(Data provided)

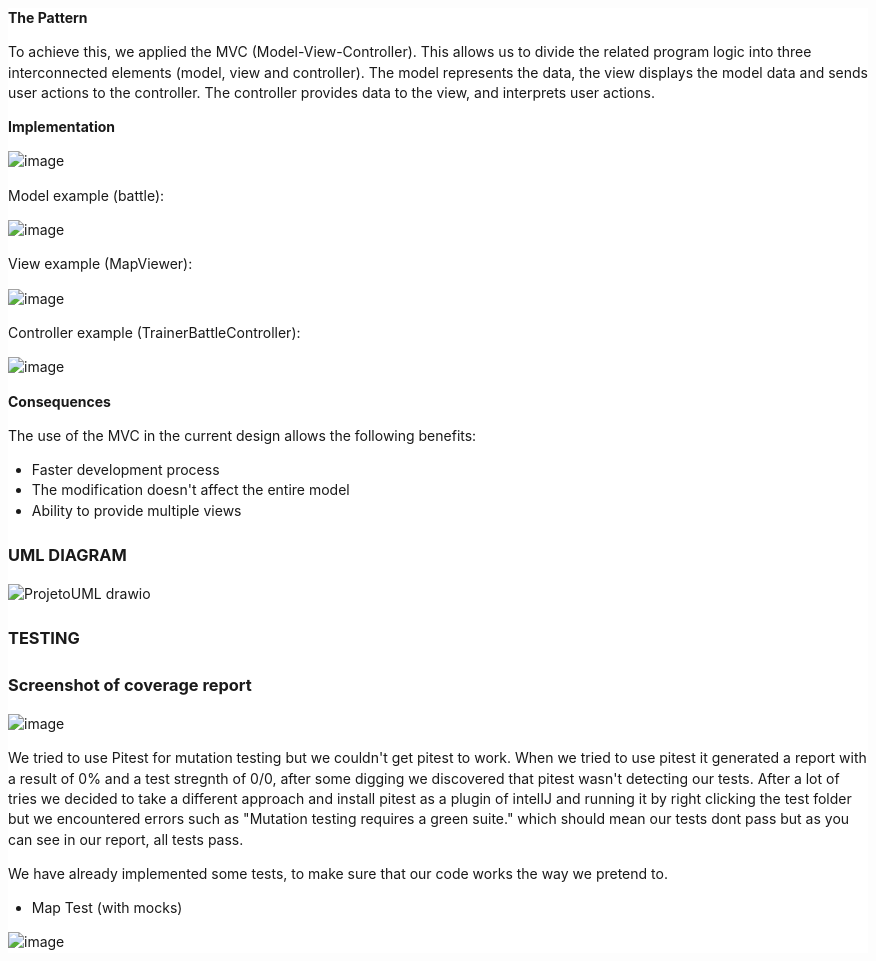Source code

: **The Pattern**

To achieve this, we applied the MVC (Model-View-Controller). This allows us to divide the related program logic into three interconnected elements (model, view and controller). The model represents the data, the view displays the model data and sends user actions to the controller. The controller provides data to the view, and interprets user actions.

**Implementation**

![image](https://user-images.githubusercontent.com/85106282/209406777-f3f3109b-4a4b-4d26-9345-8a5daa541d78.png)

Model example (battle):

![image](https://user-images.githubusercontent.com/85106282/209406813-8ae465a0-087a-4efa-bdcb-4bf6ada6406b.png)

View example (MapViewer):

![image](https://user-images.githubusercontent.com/85106282/209406854-9c58ef7b-f1de-4735-84c1-6cb103219061.png)

Controller example (TrainerBattleController):

![image](https://user-images.githubusercontent.com/85106282/209406895-b5d5ba2c-8727-4890-9937-77dc22f7d43f.png)



**Consequences**

The use of the MVC in the current design allows the following benefits:

- Faster development process
- The modification doesn't affect the entire model
- Ability to provide multiple views


### UML DIAGRAM 

![ProjetoUML drawio](https://user-images.githubusercontent.com/92651281/209432498-30f9951f-2105-4530-9fd0-5f85743c30ab.png)


### TESTING

### Screenshot of coverage report

![image](https://user-images.githubusercontent.com/85106282/209402592-40eafe2e-e15b-4adb-b2c5-a2a4a614be38.png)

We tried to use Pitest for mutation testing but we couldn't get pitest to work. When we tried to use pitest it generated a report with a result of 0% and a test stregnth of 0/0, after some digging we discovered that pitest wasn't detecting our tests. After a lot of tries we decided to take a different approach and install pitest as a plugin of intelIJ and running it by right clicking the test folder but we encountered errors such as "Mutation testing requires a green suite." which should mean our tests dont pass but as you can see in our report, all tests pass.

We have already implemented some tests, to make sure that our code works the way we pretend to.

* Map Test (with mocks)

![image](https://user-images.githubusercontent.com/85106282/204062301-ef337011-23b6-4bd6-abc8-0bedbfd685fa.png)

(End Data provided)

The task:
What you hand back should match the listing exactly, except that no pictures appear.

Answer to the problem:
Source code

: **The Pattern**

To achieve this, we applied the MVC (Model-View-Controller). This allows us to divide the related program logic into three interconnected elements (model, view and controller). The model represents the data, the view displays the model data and sends user actions to the controller. The controller provides data to the view, and interprets user actions.

**Implementation**

![image](https://user-images.githubusercontent.com/85106282/209406777-f3f3109b-4a4b-4d26-9345-8a5daa541d78.png)

Model example (battle):

![image](https://user-images.githubusercontent.com/85106282/209406813-8ae465a0-087a-4efa-bdcb-4bf6ada6406b.png)

View example (MapViewer):

![image](https://user-images.githubusercontent.com/85106282/209406854-9c58ef7b-f1de-4735-84c1-6cb103219061.png)

Controller example (TrainerBattleController):

![image](https://user-images.githubusercontent.com/85106282/209406895-b5d5ba2c-8727-4890-9937-77dc22f7d43f.png)



**Consequences**

The use of the MVC in the current design allows the following benefits:

- Faster development process
- The modification doesn't affect the entire model
- Ability to provide multiple views


### UML DIAGRAM 

![ProjetoUML drawio](https://user-images.githubusercontent.com/92651281/209432498-30f9951f-2105-4530-9fd0-5f85743c30ab.png)


### TESTING

### Screenshot of coverage report

![image](https://user-images.githubusercontent.com/85106282/209402592-40eafe2e-e15b-4adb-b2c5-a2a4a614be38.png)

We tried to use Pitest for mutation testing but we couldn't get pitest to work. When we tried to use pitest it generated a report with a result of 0% and a test stregnth of 0/0, after some digging we discovered that pitest wasn't detecting our tests. After a lot of tries we decided to take a different approach and install pitest as a plugin of intelIJ and running it by right clicking the test folder but we encountered errors such as "Mutation testing requires a green suite." which should mean our tests dont pass but as you can see in our report, all tests pass.

We have already implemented some tests, to make sure that our code works the way we pretend to.

* Map Test (with mocks)

![image](https://user-images.githubusercontent.com/85106282/204062301-ef337011-23b6-4bd6-abc8-0bedbfd685fa.png)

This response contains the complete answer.